On 9 December 2013 15:28, Winnie Lacesso <[log in to unmask]> wrote:
> Dear All,
>
> In hopes that someone can help! (not much feedback from lcg-rollout)
> Our site has 3 CEs - 1 SL6 ARC-CE which (Lukas says) uses our argus
> server (he set that up) & is ok; 2 CREAM-CEs which I am not sure use argus
> or not; it looks like from last yaim run that they both do....
>
> Is it easily found in some config file "This CE is using argus" or "This
> CE is not using argus"?
>
> One suddenly started failing 99.999%, in /var/log/cream/glite-ce-cream.log
> are alarming errors:
>
> 08 Dec 2013 12:24:56,452 org.glite.voms.PKIVerifier - Faulty certificate: DC=ch,DC=cern,OU=computers,CN=voms.cern.ch
> 08 Dec 2013 12:24:56,452 org.glite.voms.PKIVerifier - Cannot verify issuer certificate chain for AC
> 08 Dec 2013 12:24:56,467 org.glite.voms.PKIVerifier - CRL for CA 'DC=ch,DC=cern,CN=CERN Trusted Certification Authority' has expired on Sat Dec 07 16:46:00 GMT 2013.
> 08 Dec 2013 12:24:56,482 org.glite.voms.PKIVerifier - No temporally valid CRL for CA 'DC=ch,DC=cern,CN=CERN Trusted Certification Authority' was found. Considering the certificate 'DC=ch,DC=cern,OU=computers,CN=voms.cern.ch' revoked.
>
right, so the fundamental problem is that that CREAM CE no longer
trusts the voms.cern.ch VOMS server, because it can't get up to date
CRLS for its signing CA (the CERN CA, in this case).
Does it complain about any other CA certs having invalid CRLs?
Is the time correctly set on the CE (I assume you checked ntp)?
> The host cream-ce cert is still good
> root@lcgce04> openssl x509 -text -in /etc/grid-security/hostcert.pem | grep -i not
> Not Before: Jan 7 07:09:40 2013 GMT
> Not After : Feb 6 07:09:40 2014 GMT
>
> I can't submit test jobs (the other lcgce03 is fine)

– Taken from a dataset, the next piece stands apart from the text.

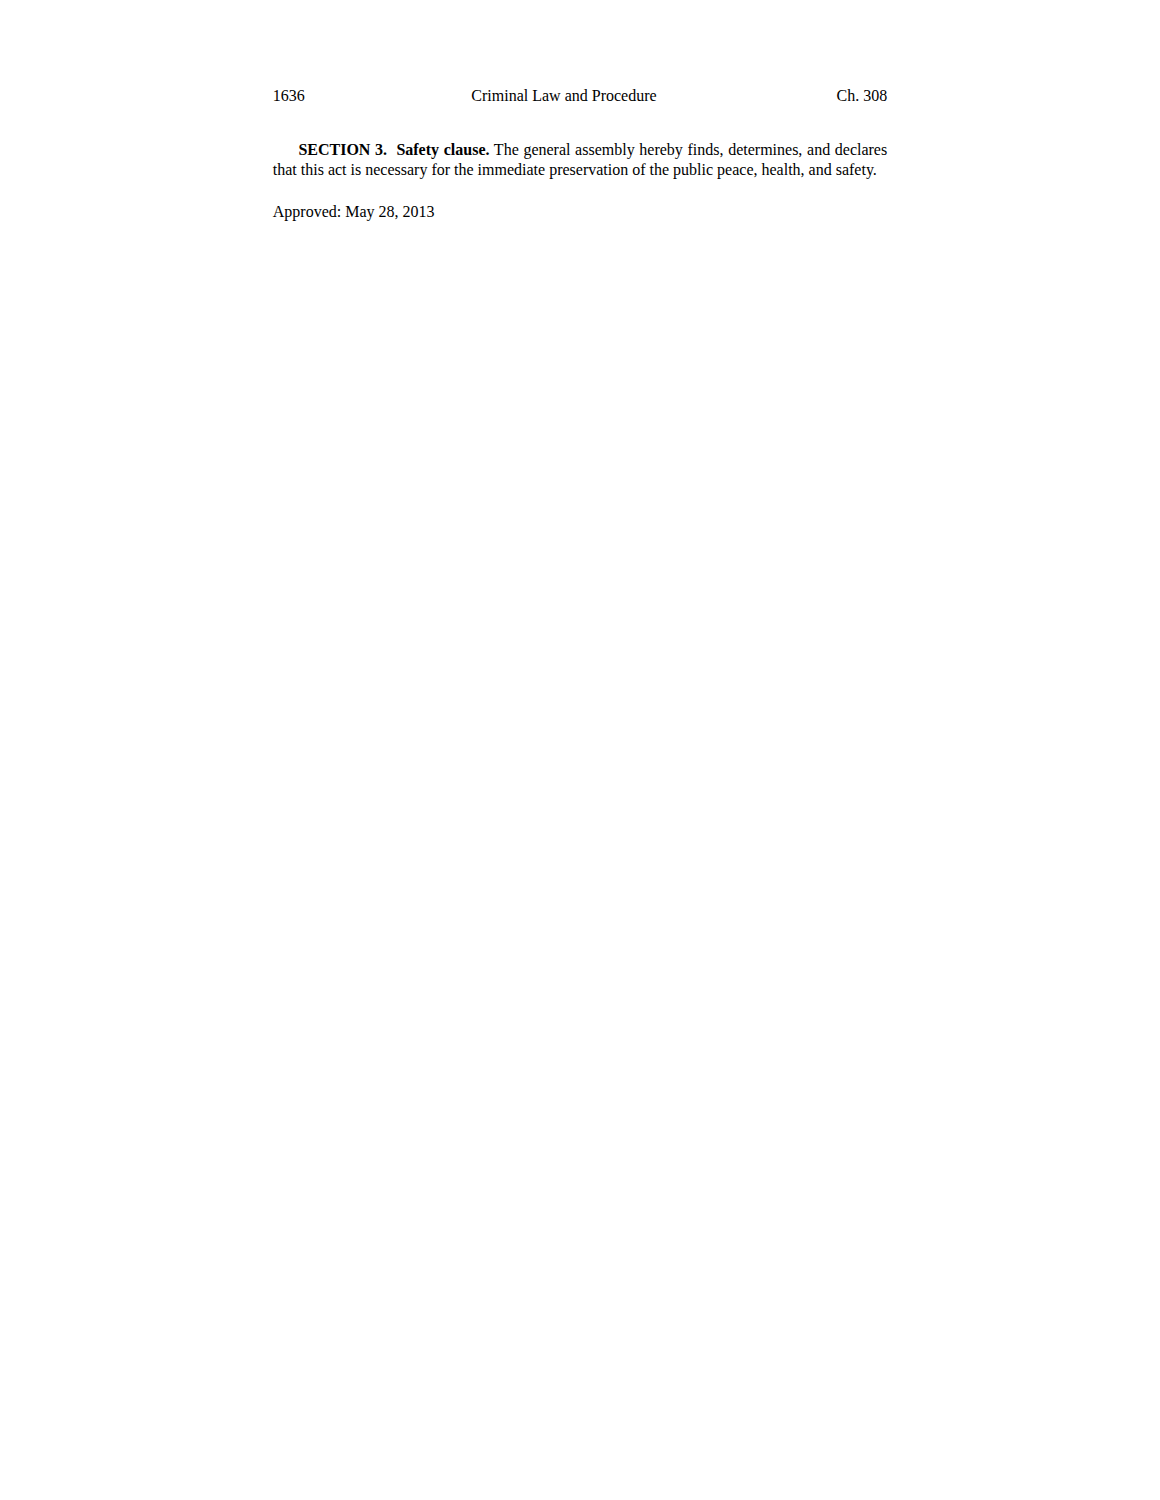1636 Criminal Law and Procedure Ch. 308
SECTION 3. Safety clause. The general assembly hereby finds, determines, and declares that this act is necessary for the immediate preservation of the public peace, health, and safety.
Approved: May 28, 2013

> phpwl@lcgui02> for i in `seq 1 2`; do glite-ce-job-submit -o /tmp/ce04 -a -r lcgce04.phy.bris.ac.uk:8443/cream-pbs-express ci-short.jdl; done
> 2013-12-08 13:13:42,049 FATAL - CN=winnie lacesso,L=IS,OU=Bristol,O=eScience,C=UK not authorized for {http://www.gridsite.org/namespaces/delegation-2}getProxyReq
> 2013-12-08 13:13:42,193 FATAL - CN=winnie lacesso,L=IS,OU=Bristol,O=eScience,C=UK not authorized for {http://www.gridsite.org/namespaces/delegation-2}getProxyReq
>
> root@lcgce04> ls -lt /etc/grid*/cert* | head
> -rw-r--r-- 1 root root 27365 Dec 9 12:27 9dd23746.r0
> -rw-r--r-- 1 root root 784 Dec 9 12:27 da213f5b.r0
> -rw-r--r-- 1 root root 670 Dec 9 12:27 10718cba.r0
> -rw-r--r-- 1 root root 1003 Dec 9 12:27 fc1898ec.r0
> -rw-r--r-- 1 root root 13357 Dec 9 12:27 9ec3a561.r0
>
> That looks pretty current. On 8 Dec I reran fetch-crl --verbose which said
> (grep just for CERN in output)
>
> fetch-crl[1492]: 20131208T135047+0000 processing '/etc/grid-security/certificates/CERN-GridCA.crl_url'
> fetch-crl[1492]: 20131208T135048+0000 updating CRL 'CERN Grid Certification Authority (4339b4bc)'
> fetch-crl[1492]: 20131208T135048+0000 processing '/etc/grid-security/certificates/CERN-Root-2.crl_url'
> fetch-crl[1492]: 20131208T135048+0000 updating CRL 'CERN Root Certification Authority 2 (b4278411)'
> fetch-crl[1492]: 20131208T135048+0000 processing '/etc/grid-security/certificates/CERN-Root.crl_url'
> fetch-crl[1492]: 20131208T135048+0000 updating CRL 'CERN Root CA (d254cc30)'
> fetch-crl[1492]: 20131208T135048+0000 processing '/etc/grid-security/certificates/CERN-TCA.crl_url'
> fetch-crl[1492]: 20131208T135048+0000 updating CRL 'CERN Trusted Certification Authority (1d879c6c)'
>
See, this is the vexing thing, since that should have fixed a pure CRL
problem with those certs, since apparently it updated them...
> but that hasn't helped.
>
> Might this be an argus error? I think our other cream-ce (lcgce03) does
> not use argus; at any rate it is ok. (It's very handy having 2 - when 1
> goes wonky you know it's that one, not the cream-ce in general!)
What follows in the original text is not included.